The game isn’t without some flaws, however. How to increase prestige and the role it plays in colony development isn’t adequately explained. In fact, very little is explained in the tutorial, and the game encourages you to jump in and fail repeatedly until you learn the mechanics. Although some may find this incredibly frustrating, I really enjoyed the challenge, which I rarely find in games anymore. Given how challenging the game can be, I rapidly become irritated at the fact the game doesn’t give you the tools to micromanage your colonists. Any good city-building game should have these options, even if the default is to allow the AI to make decisions. Civilization V is a great example of this, as you could choose whether to micromanage units or allow them to be automated. Caesar III, in contrast, did not have unit management and therefore there are numerous guides on how to structure your pathways in ridiculously obtuse ways to force units to go where they need to. Planetbase fails in this regard and it can be beyond aggravating to have critical emergencies and be unable to manually direct resources and workers. Unlike workers in Age of Empires who build things in the order you select them, for example, Planetbase workers will haphazardly stick resources on build sites, regardless of whether previous buildings were created or not. This restricts the game’s pace significantly and forces the player to expand very carefully and slowly.

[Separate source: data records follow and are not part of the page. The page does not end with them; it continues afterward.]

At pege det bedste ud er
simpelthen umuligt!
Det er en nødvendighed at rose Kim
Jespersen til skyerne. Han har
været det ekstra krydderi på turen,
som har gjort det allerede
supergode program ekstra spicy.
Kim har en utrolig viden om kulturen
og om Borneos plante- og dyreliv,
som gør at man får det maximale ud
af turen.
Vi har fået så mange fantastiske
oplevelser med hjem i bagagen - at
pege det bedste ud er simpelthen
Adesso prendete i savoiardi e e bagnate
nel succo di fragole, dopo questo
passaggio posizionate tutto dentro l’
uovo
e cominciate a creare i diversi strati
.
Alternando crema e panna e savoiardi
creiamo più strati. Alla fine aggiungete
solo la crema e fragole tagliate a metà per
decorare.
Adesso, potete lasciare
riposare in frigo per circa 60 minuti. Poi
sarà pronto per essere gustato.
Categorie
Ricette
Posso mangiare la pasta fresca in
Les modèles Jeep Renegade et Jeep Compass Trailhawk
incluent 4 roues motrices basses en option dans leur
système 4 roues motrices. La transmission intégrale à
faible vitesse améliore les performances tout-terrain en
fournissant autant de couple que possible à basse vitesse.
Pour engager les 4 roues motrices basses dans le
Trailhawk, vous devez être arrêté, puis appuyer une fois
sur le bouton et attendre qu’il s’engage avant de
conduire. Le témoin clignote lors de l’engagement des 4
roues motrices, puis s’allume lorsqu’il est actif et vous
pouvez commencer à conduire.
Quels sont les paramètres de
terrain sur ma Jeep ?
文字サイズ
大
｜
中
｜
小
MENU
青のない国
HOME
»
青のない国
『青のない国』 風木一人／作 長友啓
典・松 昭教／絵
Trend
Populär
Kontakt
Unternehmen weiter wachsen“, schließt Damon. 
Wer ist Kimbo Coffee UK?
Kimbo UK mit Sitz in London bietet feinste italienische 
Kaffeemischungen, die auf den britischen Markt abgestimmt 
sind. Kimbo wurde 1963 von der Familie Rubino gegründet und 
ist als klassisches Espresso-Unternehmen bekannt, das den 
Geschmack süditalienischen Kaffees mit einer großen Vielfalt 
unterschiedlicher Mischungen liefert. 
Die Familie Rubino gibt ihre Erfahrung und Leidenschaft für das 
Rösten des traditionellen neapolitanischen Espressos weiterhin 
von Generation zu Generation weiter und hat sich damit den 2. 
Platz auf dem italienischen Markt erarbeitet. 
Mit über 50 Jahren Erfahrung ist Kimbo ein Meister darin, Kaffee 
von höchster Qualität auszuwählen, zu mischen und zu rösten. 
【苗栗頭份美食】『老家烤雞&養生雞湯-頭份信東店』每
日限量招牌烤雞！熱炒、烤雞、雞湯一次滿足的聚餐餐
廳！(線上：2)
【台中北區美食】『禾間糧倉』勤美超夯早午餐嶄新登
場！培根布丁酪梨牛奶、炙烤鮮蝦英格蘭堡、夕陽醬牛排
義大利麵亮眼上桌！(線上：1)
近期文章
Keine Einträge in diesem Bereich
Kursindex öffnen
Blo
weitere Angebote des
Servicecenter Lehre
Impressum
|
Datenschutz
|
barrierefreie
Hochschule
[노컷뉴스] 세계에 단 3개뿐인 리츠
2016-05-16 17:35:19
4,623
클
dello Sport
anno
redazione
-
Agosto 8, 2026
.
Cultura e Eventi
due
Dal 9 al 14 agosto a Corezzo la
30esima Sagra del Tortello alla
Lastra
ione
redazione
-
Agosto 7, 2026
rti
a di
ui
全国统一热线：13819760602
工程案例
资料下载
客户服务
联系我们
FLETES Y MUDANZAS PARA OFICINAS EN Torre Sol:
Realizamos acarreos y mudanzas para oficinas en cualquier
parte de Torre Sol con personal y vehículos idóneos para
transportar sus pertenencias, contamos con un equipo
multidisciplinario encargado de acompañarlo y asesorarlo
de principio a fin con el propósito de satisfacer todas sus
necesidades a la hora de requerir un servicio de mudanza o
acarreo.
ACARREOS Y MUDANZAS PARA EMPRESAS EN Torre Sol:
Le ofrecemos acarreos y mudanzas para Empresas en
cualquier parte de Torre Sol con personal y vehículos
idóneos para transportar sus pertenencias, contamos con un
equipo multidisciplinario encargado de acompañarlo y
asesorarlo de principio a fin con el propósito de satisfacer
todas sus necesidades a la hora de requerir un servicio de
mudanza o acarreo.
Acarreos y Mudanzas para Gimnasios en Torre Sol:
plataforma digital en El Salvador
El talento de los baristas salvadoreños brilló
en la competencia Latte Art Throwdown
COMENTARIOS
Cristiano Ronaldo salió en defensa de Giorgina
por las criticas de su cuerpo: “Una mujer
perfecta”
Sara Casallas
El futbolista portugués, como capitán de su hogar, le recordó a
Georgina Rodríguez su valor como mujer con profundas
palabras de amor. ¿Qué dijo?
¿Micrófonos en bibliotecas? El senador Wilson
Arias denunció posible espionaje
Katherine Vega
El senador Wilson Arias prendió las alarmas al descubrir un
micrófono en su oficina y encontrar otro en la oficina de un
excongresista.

Planetbase is also ridiculously inaccessible. The only settings are for controller vibration and sound volume. The controls could be remapped to allow for single-handed usage, but the lack of settings in the game prevents many disabled players from playing. Even separate from disability, the inability to turn off alerts that I didn’t have any spare parts, for example, became a huge annoyance, especially as the game decides to repeatedly alert you every few minutes. This seems to be a theme in Planetbase’s flaws and one that could be easily avoided if the developers would give the player more control over the game’s settings and the colony’s functions.

Summary

Overall, though, this is a game that I quickly became immersed in and one of the few review games that I will continue to play and replay even after my review is finished!